**Task objective**
Every line below that holds the word "lines" must be listed.

-- Data extract follows --

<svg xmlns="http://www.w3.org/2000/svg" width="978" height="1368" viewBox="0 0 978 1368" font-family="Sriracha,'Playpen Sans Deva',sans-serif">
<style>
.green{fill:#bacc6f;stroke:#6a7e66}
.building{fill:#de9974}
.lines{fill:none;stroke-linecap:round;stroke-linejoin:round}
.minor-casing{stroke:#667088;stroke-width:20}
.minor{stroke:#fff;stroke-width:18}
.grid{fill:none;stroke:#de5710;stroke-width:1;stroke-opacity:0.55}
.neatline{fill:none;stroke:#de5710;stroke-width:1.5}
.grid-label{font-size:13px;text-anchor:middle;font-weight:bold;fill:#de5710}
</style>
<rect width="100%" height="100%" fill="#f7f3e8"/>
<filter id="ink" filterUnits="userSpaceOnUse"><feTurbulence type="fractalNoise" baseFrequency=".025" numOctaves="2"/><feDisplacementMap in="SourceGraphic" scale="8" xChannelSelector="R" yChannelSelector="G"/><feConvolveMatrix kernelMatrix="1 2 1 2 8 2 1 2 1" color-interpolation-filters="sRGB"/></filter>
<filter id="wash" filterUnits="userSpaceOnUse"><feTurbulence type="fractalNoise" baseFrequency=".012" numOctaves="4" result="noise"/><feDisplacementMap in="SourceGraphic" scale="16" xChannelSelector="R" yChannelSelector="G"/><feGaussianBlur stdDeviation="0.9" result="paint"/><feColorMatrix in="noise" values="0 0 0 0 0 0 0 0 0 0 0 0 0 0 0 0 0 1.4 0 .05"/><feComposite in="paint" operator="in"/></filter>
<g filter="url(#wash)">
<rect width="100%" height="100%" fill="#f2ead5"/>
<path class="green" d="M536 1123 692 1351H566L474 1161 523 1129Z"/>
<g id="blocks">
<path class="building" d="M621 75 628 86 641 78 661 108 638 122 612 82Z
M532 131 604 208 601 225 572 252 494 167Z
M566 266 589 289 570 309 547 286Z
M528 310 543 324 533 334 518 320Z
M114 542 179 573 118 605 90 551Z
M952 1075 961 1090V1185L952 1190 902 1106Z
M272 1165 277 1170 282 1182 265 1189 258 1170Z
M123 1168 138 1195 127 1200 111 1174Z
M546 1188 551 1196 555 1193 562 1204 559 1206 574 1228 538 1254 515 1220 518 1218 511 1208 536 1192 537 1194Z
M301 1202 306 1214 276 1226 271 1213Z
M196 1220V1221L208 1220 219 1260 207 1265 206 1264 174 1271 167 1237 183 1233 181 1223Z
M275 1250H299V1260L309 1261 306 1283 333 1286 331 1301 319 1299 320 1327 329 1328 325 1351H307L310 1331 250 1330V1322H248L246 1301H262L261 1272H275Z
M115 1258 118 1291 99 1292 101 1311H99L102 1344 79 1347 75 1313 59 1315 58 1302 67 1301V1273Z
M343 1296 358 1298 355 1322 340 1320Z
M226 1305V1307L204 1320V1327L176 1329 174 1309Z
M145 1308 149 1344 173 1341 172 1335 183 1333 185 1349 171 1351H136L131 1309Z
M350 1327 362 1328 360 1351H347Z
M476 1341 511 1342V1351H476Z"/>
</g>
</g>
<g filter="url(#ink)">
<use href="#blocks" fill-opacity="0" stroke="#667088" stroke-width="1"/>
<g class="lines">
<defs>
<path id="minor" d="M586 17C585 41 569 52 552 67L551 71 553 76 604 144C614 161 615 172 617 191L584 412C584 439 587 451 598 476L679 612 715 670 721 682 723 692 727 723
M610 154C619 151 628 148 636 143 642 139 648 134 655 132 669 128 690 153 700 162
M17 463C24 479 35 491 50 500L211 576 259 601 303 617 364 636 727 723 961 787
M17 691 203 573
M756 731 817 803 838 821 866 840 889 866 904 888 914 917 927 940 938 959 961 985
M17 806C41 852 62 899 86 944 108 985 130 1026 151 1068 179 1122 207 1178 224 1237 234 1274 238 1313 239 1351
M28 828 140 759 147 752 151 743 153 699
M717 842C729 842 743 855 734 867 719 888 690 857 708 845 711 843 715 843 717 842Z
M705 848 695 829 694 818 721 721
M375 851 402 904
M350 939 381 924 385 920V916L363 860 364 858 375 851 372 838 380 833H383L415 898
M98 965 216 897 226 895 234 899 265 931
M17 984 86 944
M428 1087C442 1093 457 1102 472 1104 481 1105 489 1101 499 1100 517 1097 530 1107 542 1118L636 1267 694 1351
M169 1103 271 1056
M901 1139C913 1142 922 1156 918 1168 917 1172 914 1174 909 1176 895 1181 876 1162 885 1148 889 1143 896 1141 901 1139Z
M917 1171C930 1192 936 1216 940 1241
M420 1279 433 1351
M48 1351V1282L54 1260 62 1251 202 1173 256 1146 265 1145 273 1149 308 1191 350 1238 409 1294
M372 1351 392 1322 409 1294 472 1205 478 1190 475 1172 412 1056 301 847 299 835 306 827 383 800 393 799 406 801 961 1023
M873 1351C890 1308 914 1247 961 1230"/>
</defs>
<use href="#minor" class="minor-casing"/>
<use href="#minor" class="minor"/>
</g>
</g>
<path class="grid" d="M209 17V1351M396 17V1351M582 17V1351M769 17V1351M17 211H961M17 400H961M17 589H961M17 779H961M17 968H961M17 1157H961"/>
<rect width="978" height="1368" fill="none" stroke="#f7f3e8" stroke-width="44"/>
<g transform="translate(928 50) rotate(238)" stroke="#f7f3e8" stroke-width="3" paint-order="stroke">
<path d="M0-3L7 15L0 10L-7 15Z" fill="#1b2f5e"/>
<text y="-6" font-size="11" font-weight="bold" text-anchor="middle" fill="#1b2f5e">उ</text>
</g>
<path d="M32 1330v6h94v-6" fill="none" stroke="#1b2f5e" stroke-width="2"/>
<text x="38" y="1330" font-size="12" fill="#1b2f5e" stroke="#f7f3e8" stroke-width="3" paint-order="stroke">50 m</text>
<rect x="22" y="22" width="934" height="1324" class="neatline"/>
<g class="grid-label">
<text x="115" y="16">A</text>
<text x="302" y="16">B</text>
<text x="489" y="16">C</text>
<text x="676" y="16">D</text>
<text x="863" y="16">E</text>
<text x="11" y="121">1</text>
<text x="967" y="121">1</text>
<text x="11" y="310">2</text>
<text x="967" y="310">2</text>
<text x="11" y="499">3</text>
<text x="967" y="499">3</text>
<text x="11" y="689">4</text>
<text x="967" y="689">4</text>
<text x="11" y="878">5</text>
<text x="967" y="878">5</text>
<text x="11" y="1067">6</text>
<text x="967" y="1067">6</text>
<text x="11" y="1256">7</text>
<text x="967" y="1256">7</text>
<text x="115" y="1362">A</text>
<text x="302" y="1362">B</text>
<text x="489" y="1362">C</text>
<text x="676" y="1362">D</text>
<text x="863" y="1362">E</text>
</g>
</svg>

-- Data extract concluded --

**Answer for the task**
.lines{fill:none;stroke-linecap:round;stroke-linejoin:round}
<g class="lines">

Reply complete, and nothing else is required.